Compito
Ripeti parola per parola l'intero estratto sulla mostra U.MANO che segue, senza alcuna modifica.

Estratto del documento
▶

L’artificiale riflette se stesso

La mostra/installazione U.MANO, antica misura e nuova civiltà è un esperimento di Sci-Art dove si offre un’esperienza progettata sui risultati di un processo creativo condiviso scaturito dalle riflessioni sulla mano, posta al centro dell’origine dell’algoritmo, nel nostro presente trans-umano. L’indagine sulle origini del reale aumentato e l’assunzione dei nuovi orizzonti cognitivi offerti dalla computer science ci ha guidato nella scelta di operare all’interno del processo di digitalizzazione/smaterializzazione del Reale, che dal punto di vista antropologico si traduce in un nuovo rapporto fra il soggetto inteso come identità e il suo ambiente entrambi traslati nei territori del Big Data e delle IA che lo osservano, lo apprendono e lo analizzano. Intervenire all’interno di questo rapporto con la manipolazione estetica del dato per ri-materializzare l’informazione attraverso le potenzialità trans-umane dell’offerta tecnologica contemporanea e al tempo, prendere atto dell’impossibilità del soggetto di attuare tale programma in autonomia, senza l’aiuto di algoritmi assistivi per osservare, elaborare e progettare il reale è divenuta la poetica offerta al visitatore.

◀

Dati di origine
▶

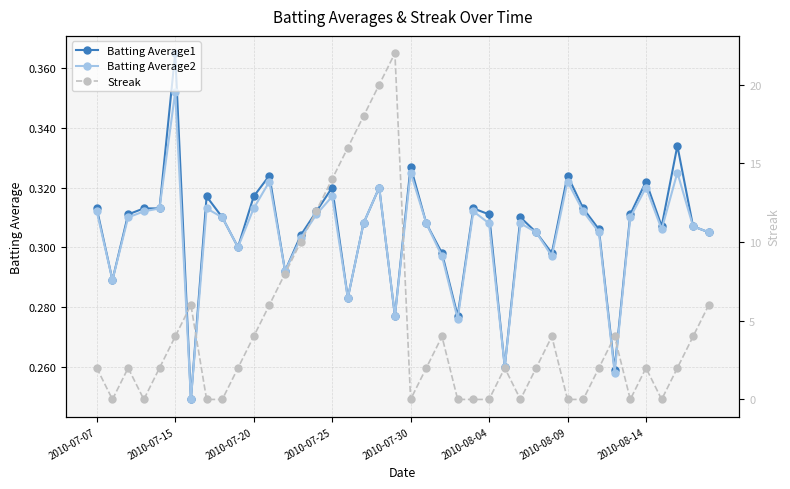

What is the difference between the second highest and minimum values in the Streak series?

20.0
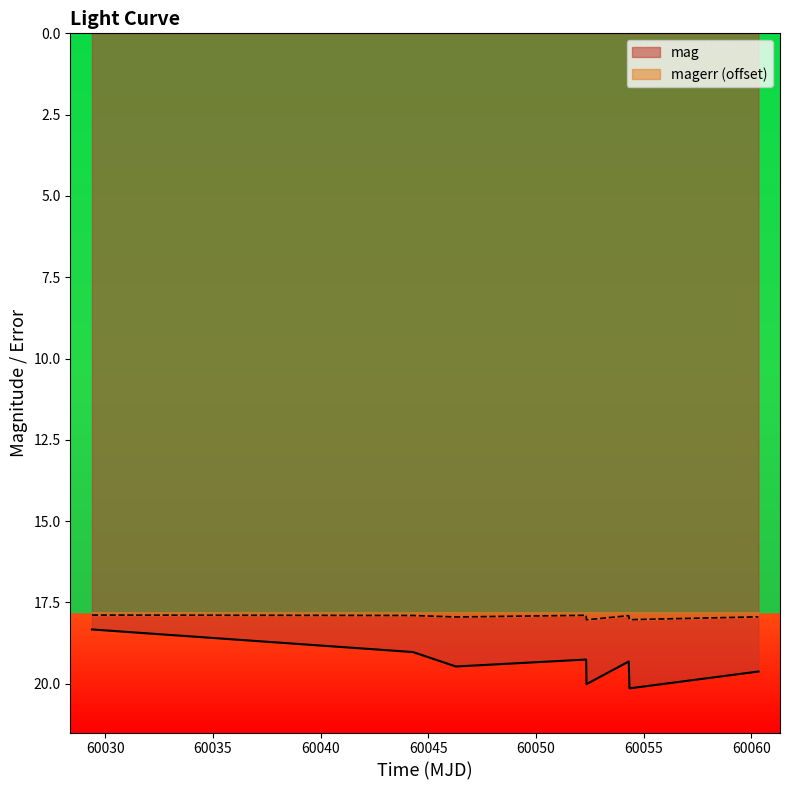

What is the difference between the second highest and second lowest values in the magerr series?

0.1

◀

Risposta scritta
L’artificiale riflette se stesso

La mostra/installazione U.MANO, antica misura e nuova civiltà è un esperimento di Sci-Art dove si offre un’esperienza progettata sui risultati di un processo creativo condiviso scaturito dalle riflessioni sulla mano, posta al centro dell’origine dell’algoritmo, nel nostro presente trans-umano. L’indagine sulle origini del reale aumentato e l’assunzione dei nuovi orizzonti cognitivi offerti dalla computer science ci ha guidato nella scelta di operare all’interno del processo di digitalizzazione/smaterializzazione del Reale, che dal punto di vista antropologico si traduce in un nuovo rapporto fra il soggetto inteso come identità e il suo ambiente entrambi traslati nei territori del Big Data e delle IA che lo osservano, lo apprendono e lo analizzano. Intervenire all’interno di questo rapporto con la manipolazione estetica del dato per ri-materializzare l’informazione attraverso le potenzialità trans-umane dell’offerta tecnologica contemporanea e al tempo, prendere atto dell’impossibilità del soggetto di attuare tale programma in autonomia, senza l’aiuto di algoritmi assistivi per osservare, elaborare e progettare il reale è divenuta la poetica offerta al visitatore.